Railroad giant CSX Corp. said it will take a fourth-quarter non-cash charge of 27 cents a share, due to the economic baggage from the lavish Greenbrier resort it owns in West Virginia.
Associated Press
The lavish Greenbrier resort and spa in West Virginia, shown here in 2007, is the source of a noncash charge that CSX plans to take in the fourth quarter.
In a preliminary disclosure ahead of full financial results later this month, CSX said it earned 63 cents per share in the fourth quarter. Higher overall freight charges allowed CSX to post $2.7 billion in revenue, up 4% from the fourth quarter of 2007, despite falling demand for cargo from the automobile, construction, and other industries.
Not counting the charge for the Greenbrier, the money-losing Allegheny Mountain resort the company has owned since 1980, CSX said earnings for the quarter were about 90 cents per share, a 6% increase from a year ago.
CSX and other rail operators are grappling with plummeting freight volumes. Indeed, CSX -- the country's third-largest rail company, measured by revenues -- said that in light of the worsening economy, it would no longer be giving long-term earnings guidance.

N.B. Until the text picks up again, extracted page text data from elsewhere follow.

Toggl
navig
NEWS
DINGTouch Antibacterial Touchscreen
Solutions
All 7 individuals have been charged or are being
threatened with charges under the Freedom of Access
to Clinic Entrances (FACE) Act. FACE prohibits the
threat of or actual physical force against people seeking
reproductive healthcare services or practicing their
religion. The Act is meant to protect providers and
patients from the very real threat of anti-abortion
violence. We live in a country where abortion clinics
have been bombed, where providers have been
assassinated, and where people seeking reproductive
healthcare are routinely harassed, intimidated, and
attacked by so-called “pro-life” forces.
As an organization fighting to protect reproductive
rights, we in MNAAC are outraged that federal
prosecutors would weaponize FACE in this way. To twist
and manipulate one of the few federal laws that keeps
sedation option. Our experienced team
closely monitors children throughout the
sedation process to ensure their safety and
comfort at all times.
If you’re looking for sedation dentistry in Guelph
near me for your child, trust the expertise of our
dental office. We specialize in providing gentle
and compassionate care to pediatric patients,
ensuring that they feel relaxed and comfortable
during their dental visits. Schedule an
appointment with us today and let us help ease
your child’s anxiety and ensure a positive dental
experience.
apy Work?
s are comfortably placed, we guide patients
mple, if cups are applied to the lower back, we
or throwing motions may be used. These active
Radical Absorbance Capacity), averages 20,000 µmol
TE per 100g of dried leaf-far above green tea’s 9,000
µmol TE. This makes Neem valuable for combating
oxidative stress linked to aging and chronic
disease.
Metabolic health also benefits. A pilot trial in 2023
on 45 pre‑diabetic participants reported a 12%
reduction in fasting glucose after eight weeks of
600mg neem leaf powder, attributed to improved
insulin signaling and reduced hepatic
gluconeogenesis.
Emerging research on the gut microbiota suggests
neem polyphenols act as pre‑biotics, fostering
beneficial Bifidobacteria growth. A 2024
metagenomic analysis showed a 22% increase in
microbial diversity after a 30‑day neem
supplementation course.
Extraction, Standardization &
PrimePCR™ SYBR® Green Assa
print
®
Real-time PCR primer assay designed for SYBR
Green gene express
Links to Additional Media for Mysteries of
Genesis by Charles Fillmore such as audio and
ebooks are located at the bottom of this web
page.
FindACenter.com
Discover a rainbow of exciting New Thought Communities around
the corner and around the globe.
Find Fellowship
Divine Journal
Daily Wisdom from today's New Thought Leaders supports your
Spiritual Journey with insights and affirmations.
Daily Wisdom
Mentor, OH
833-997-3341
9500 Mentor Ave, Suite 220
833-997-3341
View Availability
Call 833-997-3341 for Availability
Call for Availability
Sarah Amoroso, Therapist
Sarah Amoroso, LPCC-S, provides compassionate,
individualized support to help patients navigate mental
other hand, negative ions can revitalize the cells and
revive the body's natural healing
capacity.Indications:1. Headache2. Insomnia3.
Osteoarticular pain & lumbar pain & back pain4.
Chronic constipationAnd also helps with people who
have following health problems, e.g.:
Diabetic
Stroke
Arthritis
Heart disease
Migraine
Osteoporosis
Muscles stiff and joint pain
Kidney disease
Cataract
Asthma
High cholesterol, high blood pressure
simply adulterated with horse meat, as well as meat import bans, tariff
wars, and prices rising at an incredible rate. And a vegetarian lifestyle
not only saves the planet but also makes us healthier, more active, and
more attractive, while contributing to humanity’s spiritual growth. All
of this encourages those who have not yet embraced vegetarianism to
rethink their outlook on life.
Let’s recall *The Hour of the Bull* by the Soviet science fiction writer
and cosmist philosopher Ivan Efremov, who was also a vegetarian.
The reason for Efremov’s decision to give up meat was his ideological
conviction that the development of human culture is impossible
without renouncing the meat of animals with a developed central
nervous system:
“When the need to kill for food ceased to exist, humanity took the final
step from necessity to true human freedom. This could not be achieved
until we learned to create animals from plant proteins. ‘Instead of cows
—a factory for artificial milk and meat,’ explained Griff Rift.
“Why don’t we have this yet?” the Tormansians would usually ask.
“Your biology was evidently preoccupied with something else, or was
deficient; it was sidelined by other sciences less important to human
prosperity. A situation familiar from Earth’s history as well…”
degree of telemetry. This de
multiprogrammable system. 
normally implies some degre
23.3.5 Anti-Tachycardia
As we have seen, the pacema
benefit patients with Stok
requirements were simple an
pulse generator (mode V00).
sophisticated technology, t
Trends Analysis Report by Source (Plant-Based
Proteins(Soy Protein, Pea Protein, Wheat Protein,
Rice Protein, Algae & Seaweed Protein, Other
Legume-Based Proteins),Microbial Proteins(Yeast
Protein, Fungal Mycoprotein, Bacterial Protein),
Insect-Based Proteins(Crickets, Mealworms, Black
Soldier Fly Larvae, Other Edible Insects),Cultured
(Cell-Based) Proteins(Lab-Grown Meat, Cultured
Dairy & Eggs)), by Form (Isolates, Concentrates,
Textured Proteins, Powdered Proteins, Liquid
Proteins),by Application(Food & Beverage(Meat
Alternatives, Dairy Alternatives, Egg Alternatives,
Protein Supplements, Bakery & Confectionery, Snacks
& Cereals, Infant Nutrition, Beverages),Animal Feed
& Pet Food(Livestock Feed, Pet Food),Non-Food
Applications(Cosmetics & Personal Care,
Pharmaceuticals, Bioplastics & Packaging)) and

Earlier this month CSX said it was examining strategic options for the Greenbrier. The resort, which has struggled as demand for luxury hospitality services has dropped, posted a $35 million loss in 2008 and a loss of more than $15 million in 2007. CSX has tapped Goldman Sachs & Co. to help figure out what to do with the resort, whose features include a massive bunker once meant to serve as a secret nuclear bomb shelter for members of Congress.
Compounding the general downturn in the travel business, CSX has also been entangled in a continuing labor dispute at the Greenbrier. Hotel employees have been operating without a contract for nearly a year as negotiations drag on.
The resort was purchased in 1910 by the Chesapeake & Ohio Railway, which eventually became part of CSX, based in Jacksonville, Fla.
The preliminary earnings came in below analysts forecasts of 98 cents per share, according to a mean estimate by Thomson Reuters. Shares of CSX were down 0.7% to $32 in after-hours trading, after closing down 6.7% in the regular session.